*Texto proporcionado:*

┌──

Convengamos que Shirley (Josephine Decker, 2020), exhibido en la más reciente emisión de La séptima puerta y basado en el libro de Susan Scarf Merrell, no es el biopic habitual. Hay saltos de etapas en la vida y obra de la escritora estadounidense Shirley Jackson (1916-1965): se obvian hechos de su predisposición a la literatura, incluso uno no sabe qué leyó o quiénes la motivaron a convertirse en narradora. Aunque nadie se convierte en escritor de un momento a otro. Se nace con la vocación y, cuando menos se lo piensa el autor, se levanta un día con un compromiso primero para con sus adentros, donde el hacerse de un nombre le sacude la cabeza exigiéndole dar algo virgen. No importa sea una variación del mismo libro ya escrito.

Por encima de lo que piensen los demás, por encima incluso de alguien cercano (el profesor Stanley, esposo y censor de Shirley, interpretado por Michael S. Stuhlbarg, quien acaso se cree con el derecho de determinar qué género escritural le queda mejor a ella), tiene la protagonista que intentar una nueva criatura. En ese estado de perturbación, duda y cierta gracia del oficio y talento que permanece, se enfrenta el espectador a la persona de mayor interés de esta película. En principio, Shirley es un drama sobre lo que cuesta llegar al estado de gracia de la creación.

└──

*Segmento de datos:*
┌──

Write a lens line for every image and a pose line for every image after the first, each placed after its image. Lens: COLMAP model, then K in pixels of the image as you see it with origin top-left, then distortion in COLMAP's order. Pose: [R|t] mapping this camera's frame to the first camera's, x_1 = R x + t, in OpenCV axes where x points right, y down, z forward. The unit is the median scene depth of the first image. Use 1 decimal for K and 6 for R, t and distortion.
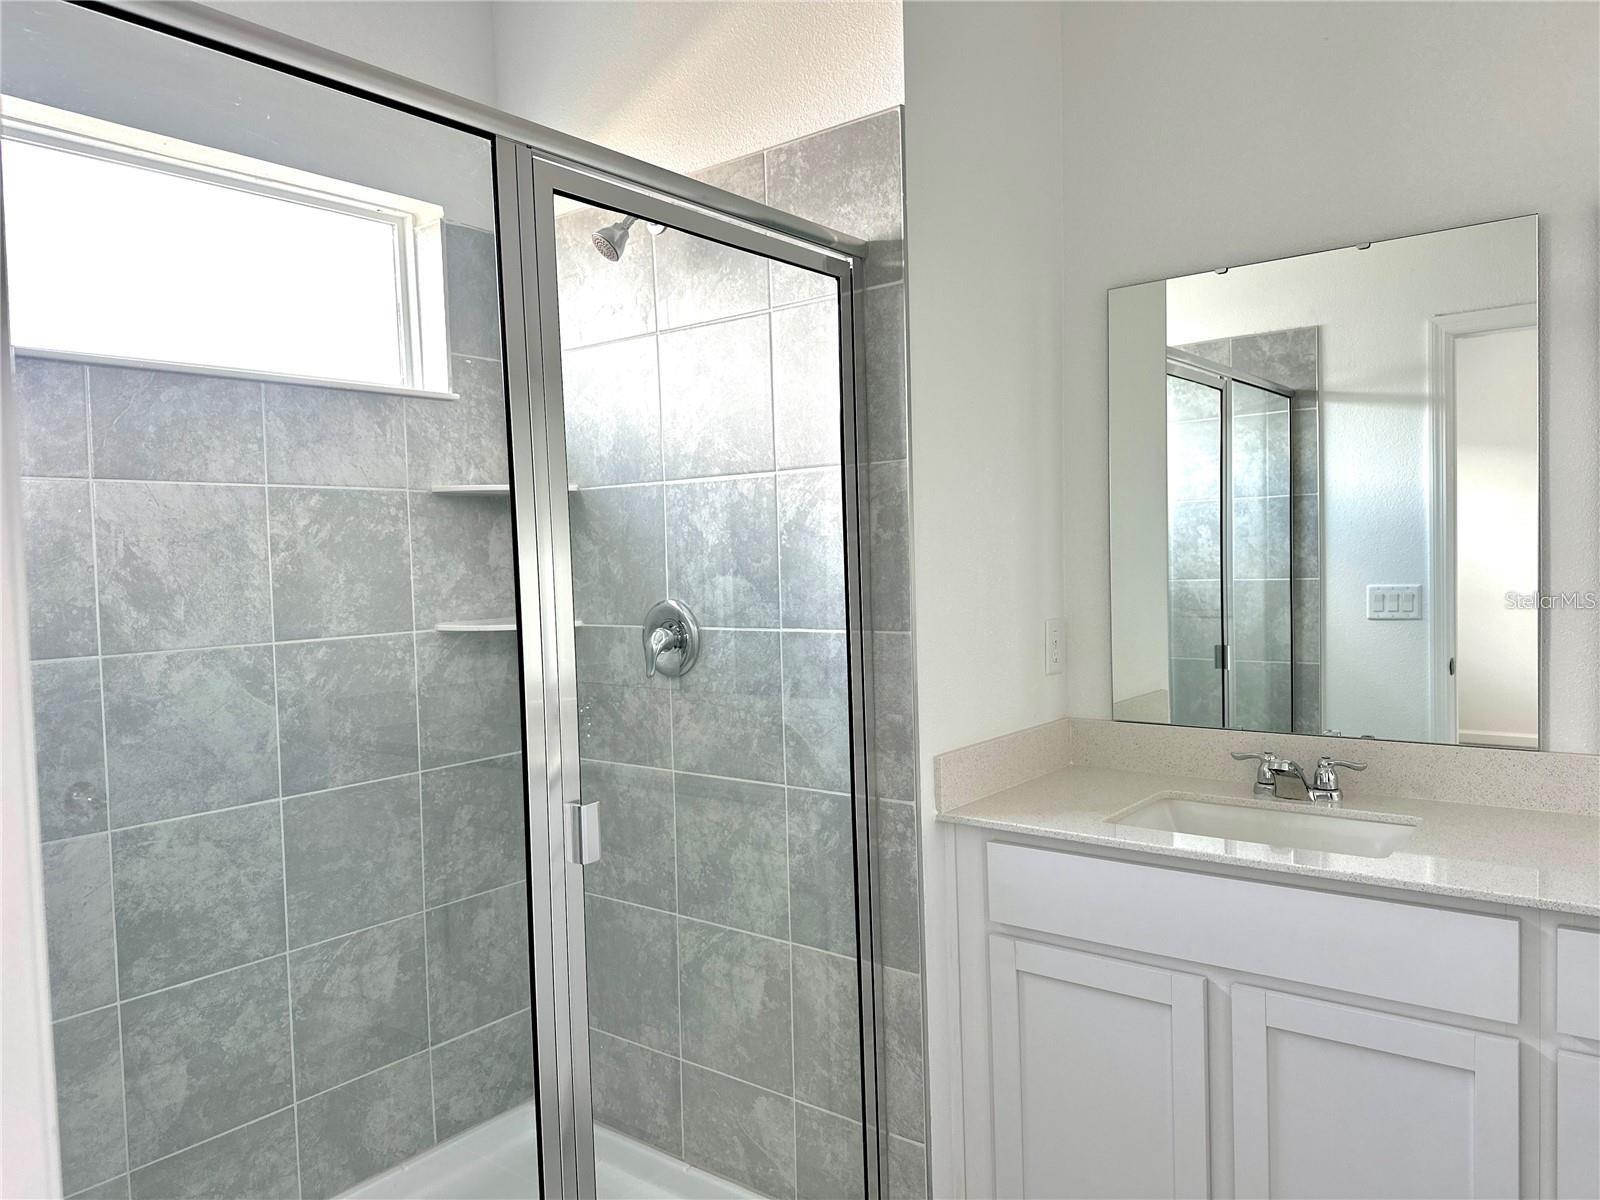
lens RADIAL K [[1125.8, 0, 801.5], [0, 1125.8, 600.1], [0, 0, 1]] dist [0.016672, -0.026288]
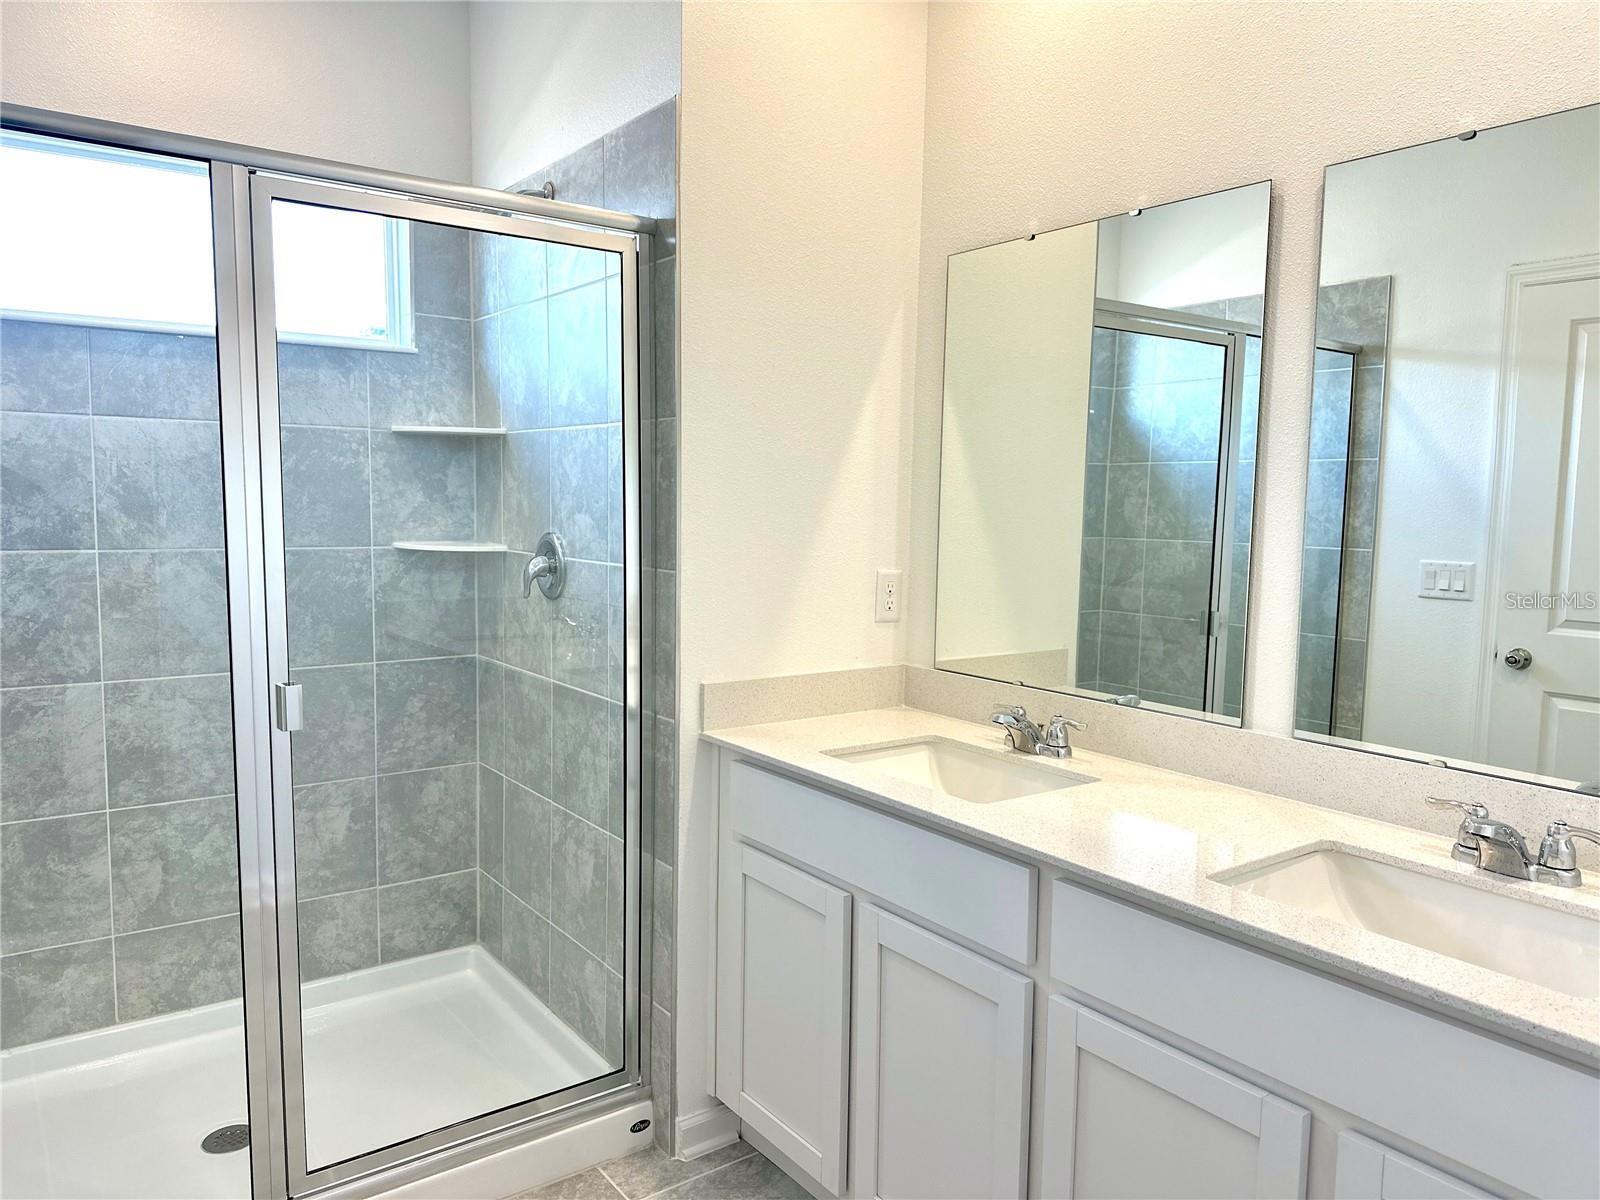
lens RADIAL K [[1125.8, 0, 789.8], [0, 1125.8, 605.1], [0, 0, 1]] dist [0.016672, -0.026288]
pose [[0.962785, 0.070837, -0.260819, 0.438956], [-0.055354, 0.996266, 0.066250, -0.016227], [0.264539, -0.049347, 0.963112, -0.054194]]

└──

Continúa el texto sobre la película Shirley a partir de su última oración. Los datos provienen de otra fuente.

*Tu respuesta:*
“Estoy perdida, Rosie. Estoy perdida. ¿Sabes lo que es tener un secreto? No puedo escribir nada que valga la pena”. Le comenta ella (Elisabeth Moss) a Rosie (Odessa Young). Shirley está en un aprieto. Siente que no avanza, que su investigación sobre una mujer desaparecida, que es el pivote del libro en potencia, le molesta a quienes saben en cuales escollos pudiera estar internándose ella. ¿Cómo lo saben si es reservada con lo que escribe? Su marido ni habla del asunto y, cuando lo hace, no cree que Shirley pueda asumir un proyecto de historia anclado en un misterio social. A decir verdad, para él la desaparición de la mujer es inferior a la capacidad de su esposa. Pues en un momento se lo dice a rajatabla. Frescura y madurez parecieran unirse luego. Ellas (Shirley y Rosie) ya vienen complementándose en lo que sueñan e imaginan, en lo que conversan. Llegan a ser una. Son una.

El enfrentamiento es desafío para Rosie. También para el espectador. A ambos se le presenta una mujer arisca, solitaria y hasta egocéntrica. ¿Qué escritor no lo es? Shirley carga además con la conciencia de saber que es extraña en su comportamiento, que no ostenta una belleza ni lozana ni crepuscular. Shirley es descuidada, un fracaso en la vida doméstica. Su obsesión en la creación se lo impide. La directora se inspira en el referente “real”, la gran autora de terror que fue (que es), pero reproduce —pues no le queda de otra— algunos estereotipos de la mujer intelectual, de la escritora, la complejidad a toda hora del artífice de mundos. Ni ella es el genio Virginia Woolf, ni Rosie es la bella Vita Sackville-West. No es precisa tal comparación. Pero lo que va a surgir después de la apatía y el menosprecio de una por la otra recordará la relación que en pantalla evocó Chanya Button en su película Vita y Virginia (2018).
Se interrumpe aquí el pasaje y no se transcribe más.